The Guardian (U.K.) highlighted two major gifts to USC in a list of the 10 biggest philanthropic benefactors in America. The list included the $200 million naming gift from USC Trustee and alumnus David Dornsife and wife Dana Dornsife to the USC Dornsife College, and the $110 million gift from USC Trustee and USC Viterbi School alumnus John Mork and wife Julie to create the USC Mork Family Scholars Program.
The New York Times featured the USC U.S.-China Institute documentary “Assignment: China — The Week that Changed the World.” The documentary, part of a series, examines media coverage of the 1972 Nixon trip that reshaped U.S.-China relations after a quarter century of isolation and hostility. “People look back now and take it for granted that the outcome was preordained,” said the institute’s Mike Chinoy, who produced the documentary.
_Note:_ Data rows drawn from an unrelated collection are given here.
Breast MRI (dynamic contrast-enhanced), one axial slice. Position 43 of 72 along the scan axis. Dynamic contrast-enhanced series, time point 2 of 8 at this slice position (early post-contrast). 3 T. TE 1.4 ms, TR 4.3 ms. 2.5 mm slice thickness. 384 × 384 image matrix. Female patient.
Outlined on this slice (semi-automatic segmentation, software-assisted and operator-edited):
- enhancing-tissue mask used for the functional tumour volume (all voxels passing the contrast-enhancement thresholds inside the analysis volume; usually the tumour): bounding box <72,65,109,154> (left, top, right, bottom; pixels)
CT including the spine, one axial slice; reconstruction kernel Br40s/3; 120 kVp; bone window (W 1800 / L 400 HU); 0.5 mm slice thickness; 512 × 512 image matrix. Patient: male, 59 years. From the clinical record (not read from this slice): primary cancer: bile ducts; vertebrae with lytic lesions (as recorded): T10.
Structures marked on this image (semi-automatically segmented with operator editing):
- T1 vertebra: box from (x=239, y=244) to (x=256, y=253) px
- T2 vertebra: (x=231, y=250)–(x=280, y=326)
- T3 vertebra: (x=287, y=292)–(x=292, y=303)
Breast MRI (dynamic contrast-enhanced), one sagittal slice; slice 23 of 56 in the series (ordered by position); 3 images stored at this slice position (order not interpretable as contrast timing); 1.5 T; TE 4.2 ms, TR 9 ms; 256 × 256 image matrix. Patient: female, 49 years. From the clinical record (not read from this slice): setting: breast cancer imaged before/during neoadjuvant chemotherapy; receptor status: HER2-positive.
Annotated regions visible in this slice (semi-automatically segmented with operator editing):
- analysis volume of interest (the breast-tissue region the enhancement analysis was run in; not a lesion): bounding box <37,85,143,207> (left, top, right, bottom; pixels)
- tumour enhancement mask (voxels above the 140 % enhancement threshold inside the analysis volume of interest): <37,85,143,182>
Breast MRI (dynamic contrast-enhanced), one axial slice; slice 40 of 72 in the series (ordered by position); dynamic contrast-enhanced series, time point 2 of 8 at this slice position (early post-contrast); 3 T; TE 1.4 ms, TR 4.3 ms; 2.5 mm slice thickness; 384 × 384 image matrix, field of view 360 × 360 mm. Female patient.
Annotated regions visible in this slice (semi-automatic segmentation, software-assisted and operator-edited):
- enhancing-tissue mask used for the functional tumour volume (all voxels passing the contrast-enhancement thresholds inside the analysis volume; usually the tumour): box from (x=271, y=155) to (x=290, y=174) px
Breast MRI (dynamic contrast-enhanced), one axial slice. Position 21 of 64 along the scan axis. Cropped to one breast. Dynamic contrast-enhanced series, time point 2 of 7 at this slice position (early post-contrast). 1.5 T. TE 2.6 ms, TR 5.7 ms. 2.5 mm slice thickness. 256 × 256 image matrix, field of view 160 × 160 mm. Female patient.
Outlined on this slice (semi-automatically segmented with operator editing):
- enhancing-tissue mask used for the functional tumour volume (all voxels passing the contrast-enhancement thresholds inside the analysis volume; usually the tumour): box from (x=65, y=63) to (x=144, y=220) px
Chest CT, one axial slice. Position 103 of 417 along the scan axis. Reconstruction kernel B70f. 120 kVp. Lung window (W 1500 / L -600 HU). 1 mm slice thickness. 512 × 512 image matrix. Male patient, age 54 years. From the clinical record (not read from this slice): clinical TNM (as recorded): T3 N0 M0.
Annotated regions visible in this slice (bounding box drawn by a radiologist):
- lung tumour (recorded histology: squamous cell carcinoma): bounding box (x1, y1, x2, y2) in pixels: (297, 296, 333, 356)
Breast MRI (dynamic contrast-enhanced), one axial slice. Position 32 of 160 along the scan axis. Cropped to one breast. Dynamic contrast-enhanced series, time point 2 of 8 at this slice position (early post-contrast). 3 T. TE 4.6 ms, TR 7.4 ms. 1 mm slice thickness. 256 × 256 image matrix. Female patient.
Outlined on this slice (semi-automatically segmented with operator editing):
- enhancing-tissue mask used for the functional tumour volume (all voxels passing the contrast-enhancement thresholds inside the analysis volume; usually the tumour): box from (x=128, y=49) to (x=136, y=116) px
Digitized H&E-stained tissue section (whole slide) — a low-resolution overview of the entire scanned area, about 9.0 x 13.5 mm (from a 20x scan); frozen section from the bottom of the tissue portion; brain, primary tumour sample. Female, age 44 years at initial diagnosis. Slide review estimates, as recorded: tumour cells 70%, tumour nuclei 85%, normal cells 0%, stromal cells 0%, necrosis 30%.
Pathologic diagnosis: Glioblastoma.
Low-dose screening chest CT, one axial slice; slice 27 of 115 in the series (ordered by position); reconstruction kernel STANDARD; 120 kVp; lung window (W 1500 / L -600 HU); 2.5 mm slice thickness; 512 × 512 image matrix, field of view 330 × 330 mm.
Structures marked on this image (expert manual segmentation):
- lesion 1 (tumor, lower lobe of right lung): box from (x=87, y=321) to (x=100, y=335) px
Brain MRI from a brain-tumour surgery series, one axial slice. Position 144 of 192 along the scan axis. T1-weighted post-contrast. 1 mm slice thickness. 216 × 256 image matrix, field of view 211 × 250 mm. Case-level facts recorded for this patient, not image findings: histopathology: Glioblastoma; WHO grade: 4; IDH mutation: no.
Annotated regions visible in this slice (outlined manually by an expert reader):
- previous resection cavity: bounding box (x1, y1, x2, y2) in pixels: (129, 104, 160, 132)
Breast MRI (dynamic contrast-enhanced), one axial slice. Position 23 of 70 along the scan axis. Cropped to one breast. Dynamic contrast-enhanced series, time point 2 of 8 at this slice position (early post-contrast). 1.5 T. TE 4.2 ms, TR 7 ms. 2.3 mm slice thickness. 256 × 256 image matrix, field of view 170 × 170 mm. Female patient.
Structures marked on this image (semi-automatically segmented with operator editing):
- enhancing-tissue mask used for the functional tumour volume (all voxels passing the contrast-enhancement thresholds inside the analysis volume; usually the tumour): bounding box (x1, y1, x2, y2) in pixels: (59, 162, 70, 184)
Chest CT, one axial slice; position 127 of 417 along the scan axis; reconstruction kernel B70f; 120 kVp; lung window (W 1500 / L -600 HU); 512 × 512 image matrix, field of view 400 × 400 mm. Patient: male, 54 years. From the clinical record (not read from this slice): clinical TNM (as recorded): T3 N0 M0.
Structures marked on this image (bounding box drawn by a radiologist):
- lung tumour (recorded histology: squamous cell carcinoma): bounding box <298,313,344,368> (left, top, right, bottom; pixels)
Voice of America also featured the story.
Los Angeles Times featured the Oscar Senti-meter, a tool developed by the USC Annenberg School, Los Angeles Times and IBM that analyzes thousands of tweets about the Academy Awards nominees. The story noted that Mexican actor Demian Bechir received an enormous boost on Twitter the day of the nominations, with a total of 6,893 tweets mentioning him, a 47-fold increase from the day before. The story noted the tool uses language-recognition technology developed in collaboration with USC Viterbi School’s Signal Analysis and Interpretation Lab.
The Times of India (India) featured a three-day medical emergency training workshop organized in association with USC. At the workshop, held at GCS Medical College in India, 50 doctors and more than 100 paramedics learned how to improve emergency support systems. William Mallon of the Keck School of USC said that discussion topics included the use of portable ultrasonic devices to scan patients. “The ultrasound applications help physicians make accurate and timely decisions,” he noted. Daily News & Analysis (India) also featured the workshop.